The effects of ubenimex on the growth of normal human haematopoietic cells and myeloid leukaemia cell-lines and the mechanisms of its action were studied in vitro. As for normal haematopoiesis, ubenimex stimulated the production of granulocyte (G) colony-forming activity from peripheral blood (PB) mononuclear cells (MNC), especially T cells. The activity was completely neutralized by antibodies against recombinant human (rh) granulocyte-macrophage (GM) colony-stimulating factor (CSF), suggesting that it is mainly GM-CSF. Further, ubenimex enhanced the G-, M- and megakaryocyte-colony formation stimulated by rhG-CSF, rhGM-CSF or rh interleukin 3 (IL-3), and the erythroid burst formation stimulated by rhIL-3 plus rh erythropoietin, when the added concentrations of G-CSF, GM-CSF and IL-3 were submaximal. This suggested that ubenimex increases the binding of these growth factors to normal haematopoietic progenitor cells, and/or that it inhibits the degradation of these factors. As for leukaemia cell-lines (HL60, KG-1 and K562), ubenimex directly inhibited the clonogenic cell growth dose-dependently when added to the agar cultures, and the growth of total cells and colony-forming cells when added to the liquid cultures for over 1 week.

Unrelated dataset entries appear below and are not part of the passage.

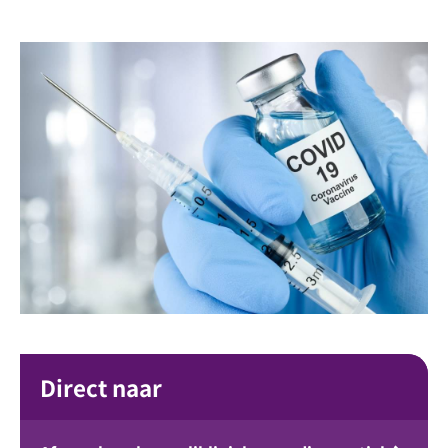
Direct naar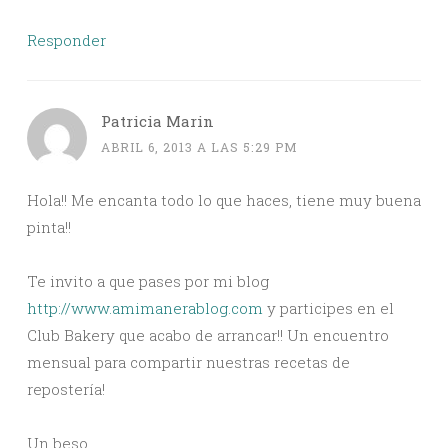
Responder
Patricia Marin
ABRIL 6, 2013 A LAS 5:29 PM
Hola!! Me encanta todo lo que haces, tiene muy buena
pinta!!
Te invito a que pases por mi blog
http://www.amimanerablog.com
y participes en el
Club Bakery que acabo de arrancar!! Un encuentro
mensual para compartir nuestras recetas de
repostería!
Un beso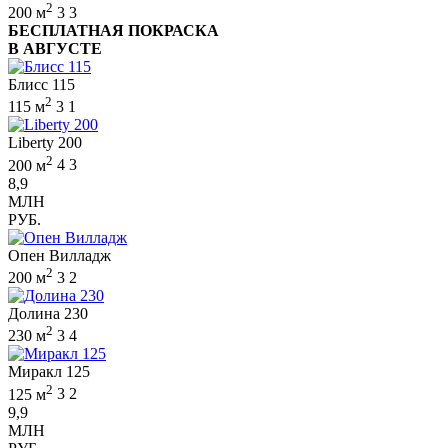
2
200 м
3
3
БЕСПЛАТНАЯ ПОКРАСКА
В АВГУСТЕ
Блисс 115
2
115 м
3
1
Liberty 200
2
200 м
4
3
8,9
МЛН
РУБ.
Опен Вилладж
2
200 м
3
2
Долина 230
2
230 м
3
4
Миракл 125
2
125 м
3
2
9,9
МЛН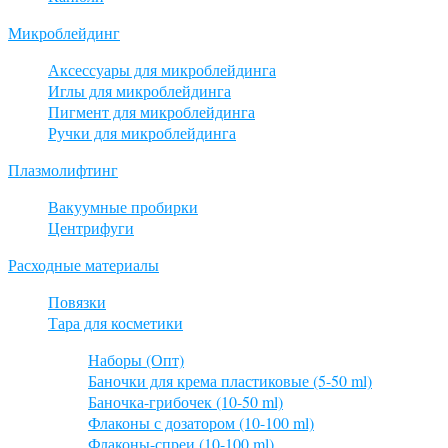
Микроблейдинг
Аксессуары для микроблейдинга
Иглы для микроблейдинга
Пигмент для микроблейдинга
Ручки для микроблейдинга
Плазмолифтинг
Вакуумные пробирки
Центрифуги
Расходные материалы
Повязки
Тара для косметики
Наборы (Опт)
Баночки для крема пластиковые (5-50 ml)
Баночка-грибочек (10-50 ml)
Флаконы с дозатором (10-100 ml)
Флаконы-спреи (10-100 ml)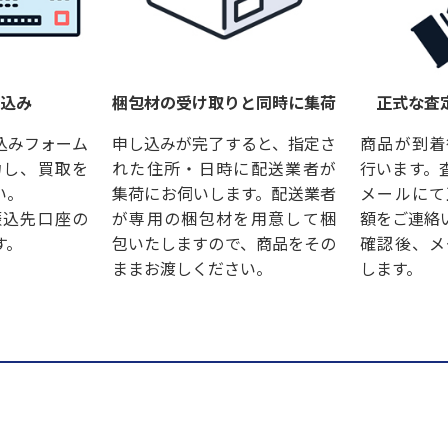
し込み
梱包材の受け取りと同時に集荷
正式な査
込みフォーム
申し込みが完了すると、指定さ
商品が到着
力し、買取を
れた住所・日時に配送業者が
行います。
い。
集荷にお伺いします。配送業者
メールにて
振込先口座の
が専用の梱包材を用意して梱
額をご連絡
す。
包いたしますので、商品をその
確認後、メ
ままお渡しください。
します。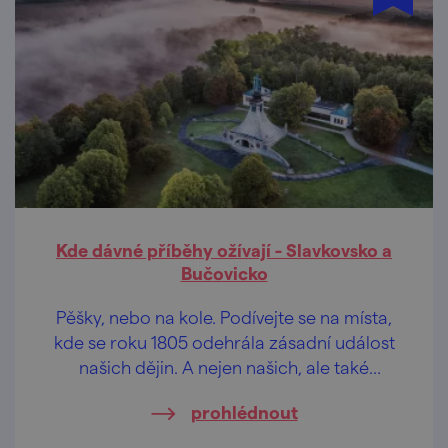
Kde dávné příběhy ožívají - Slavkovsko a
Bučovicko
Pěšky, nebo na kole. Podívejte se na místa,
kde se roku 1805 odehrála zásadní událost
našich dějin. A nejen našich, ale také
francouzských, ruských a rakouských. Tady
prohlédnout
se odehrávala Bitva tří císařů.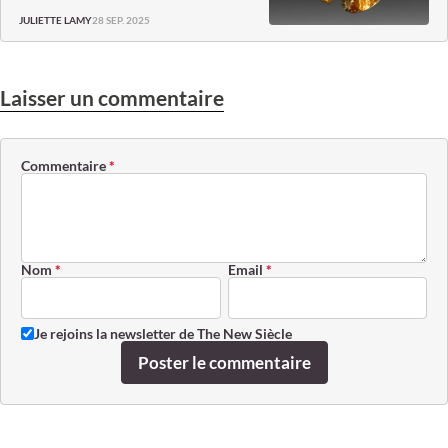
28 SEP. 2025
JULIETTE LAMY
Laisser un commentaire
Commentaire
*
Nom
*
Email
*
Je rejoins la newsletter de The New Siècle
Poster le commentaire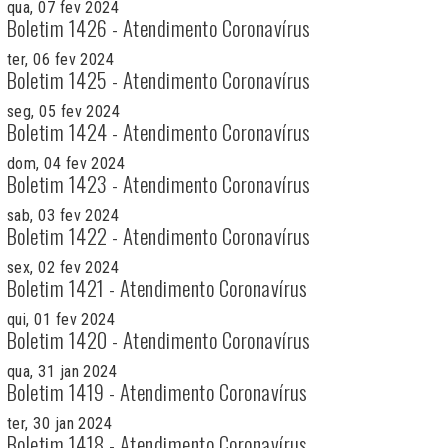
qua, 07 fev 2024
Boletim 1426 - Atendimento Coronavírus
ter, 06 fev 2024
Boletim 1425 - Atendimento Coronavírus
seg, 05 fev 2024
Boletim 1424 - Atendimento Coronavírus
dom, 04 fev 2024
Boletim 1423 - Atendimento Coronavírus
sab, 03 fev 2024
Boletim 1422 - Atendimento Coronavírus
sex, 02 fev 2024
Boletim 1421 - Atendimento Coronavírus
qui, 01 fev 2024
Boletim 1420 - Atendimento Coronavírus
qua, 31 jan 2024
Boletim 1419 - Atendimento Coronavírus
ter, 30 jan 2024
Boletim 1418 - Atendimento Coronavírus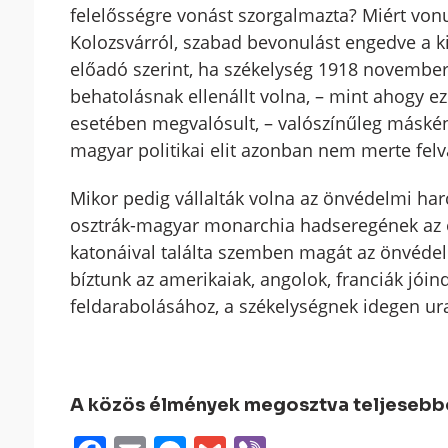
felelősségre vonást szorgalmazta? Miért vonu
Kolozsvárról, szabad bevonulást engedve a 
előadó szerint, ha székelység 1918 novemb
behatolásnak ellenállt volna, – mint ahogy e
esetében megvalósult, – valószínűleg másként 
magyar politikai elit azonban nem merte felvá
Mikor pedig vállalták volna az önvédelmi harc
osztrák-magyar monarchia hadseregének az el
katonáival találta szemben magát az önvédel
bíztunk az amerikaiak, angolok, franciák jóin
feldarabolásához, a székelységnek idegen ura
A közös élmények megosztva teljesebbek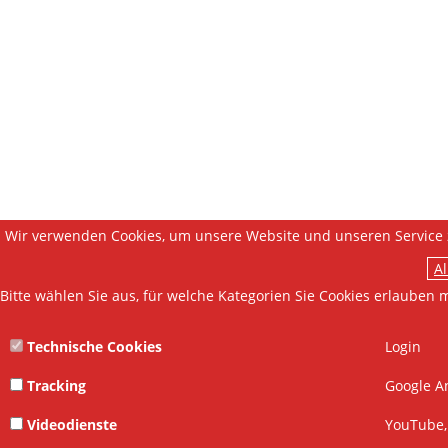
Wir verwenden Cookies, um unsere Website und unseren Service 
Bitte wählen Sie aus, für welche Kategorien Sie Cookies erlauben 
Technische Cookies
Login
Tracking
Google Ana
Videodienste
YouTube,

Further, ubenimex stimulated PB monocytes to generate some inhibitory factors against leukaemic colony-forming cells. The optimal concentration range of ubenimex for enhancement of normal haematopoiesis was 0.01-1-mu-g/ml, almost equivalent to serum concentrations obtained with clinical therpay, while that for inhibition of leukaemia cell growth was higher, although even at 0.1-10-mu-g/ml ubenimex could inhibit leukaemia cell growth when the cells were exposed for long periods of time.